Kletterer hangelt sich an Fassade hoch

Der Franzose ist weltweit für sein Fassadenklettern bekannt - und wurde deshalb mehrfach festgenommen. So erging es ihm auch in Frankfurt.

Der Extremkletterer Alain Robert klettert ungesichert an der Fassade der Skyper-Hochhauses in Frankfurt in die Höhe.
Der Extremkletterer Alain Robert klettert ungesichert an der Fassade der Skyper-Hochhauses in Frankfurt in die Höhe. © Archivbild: dpa/Boris Roessler
Frankfurt/Main.  Ein Extremkletterer hat mit einem waghalsigen Aufstieg am Samstag im Frankfurter Bankenviertel für Aufregung gesorgt. Der französische Freeclimber Alain Robert hangelte sich am 153 Meter hohen Hochhaus Skyper hoch. Anschließend kletterte er die Fassade wieder hinunter. Unten nahm die Polizei den 57-Jährigen
in Empfang. 

Bei der Kletteraktion handele es sich um eine Ordnungswidrigkeit, wie die Polizei mitteilte. Außerdem werde geprüft, ob sich der Kletterer wegen Hausfriedensbruchs verantworten müsse.

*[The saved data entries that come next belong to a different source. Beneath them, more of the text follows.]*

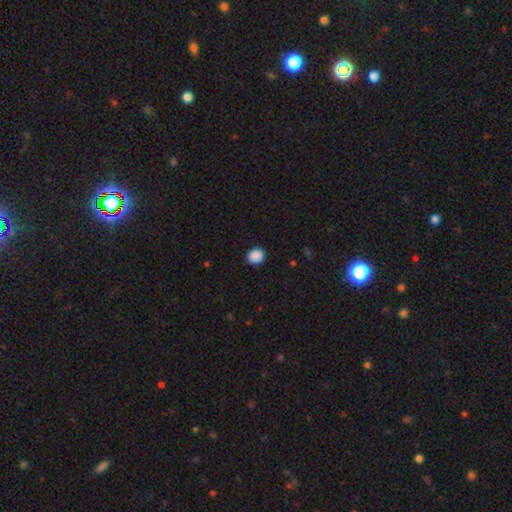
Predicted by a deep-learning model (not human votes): Smooth or featured? smooth (89%)
How rounded? round (79%)
Merging? none (89%)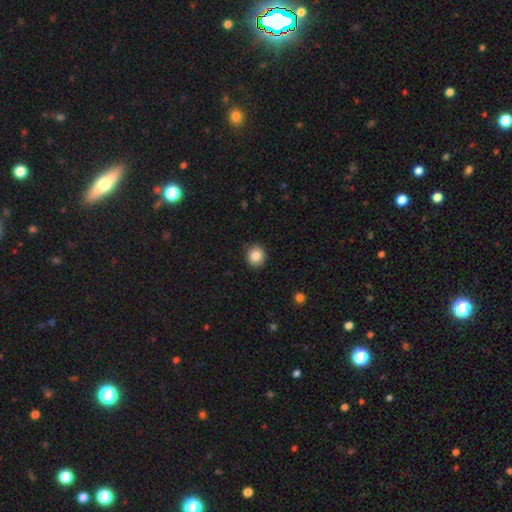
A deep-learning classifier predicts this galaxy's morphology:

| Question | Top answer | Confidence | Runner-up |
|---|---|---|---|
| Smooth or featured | smooth | 87% | star or artifact (9%) |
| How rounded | round | 80% | in between (19%) |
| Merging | none | 89% | minor disturbance (8%) |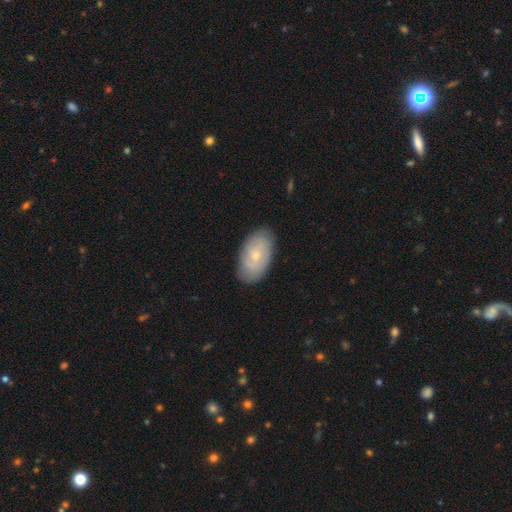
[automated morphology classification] Smooth or featured: smooth — 51% (featured or disk — 42%)
How rounded: in between — 93% (round — 5%)
Merging: none — 81% (minor disturbance — 15%)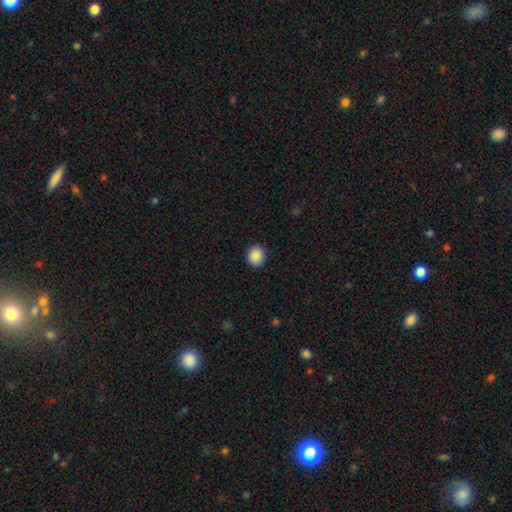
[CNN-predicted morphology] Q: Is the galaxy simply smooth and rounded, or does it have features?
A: smooth — 89%.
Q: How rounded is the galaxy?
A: round — 76%.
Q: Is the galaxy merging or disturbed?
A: none — 91%.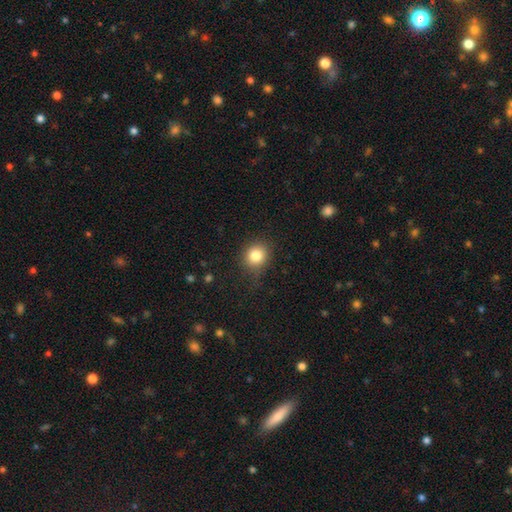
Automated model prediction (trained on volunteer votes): A smooth galaxy with no disk features (82%) that is round (81%). Merging: none (77%).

Das Gebäude blieb ersten Erkenntnissen zufolge unbeschädigt. Laut Zeugen brauchte der Franzose etwa 20 Minuten für den Aufstieg.

Zu Beginn des Jahres hatte der als "Spiderman" bekanntgewordene Fassadenkletterer einen Ausflug auf eines der höchsten Gebäude der philippinischen Hauptstadt Manila gewagt. Robert, der wegen seiner Kletterei auch im Guinness-Buch der Rekorde steht, wurde bereits in verschiedenen Städten der Welt festgenommen. Trotzdem lässt er sich
von seinen Klettertouren nicht abbringen. (dpa)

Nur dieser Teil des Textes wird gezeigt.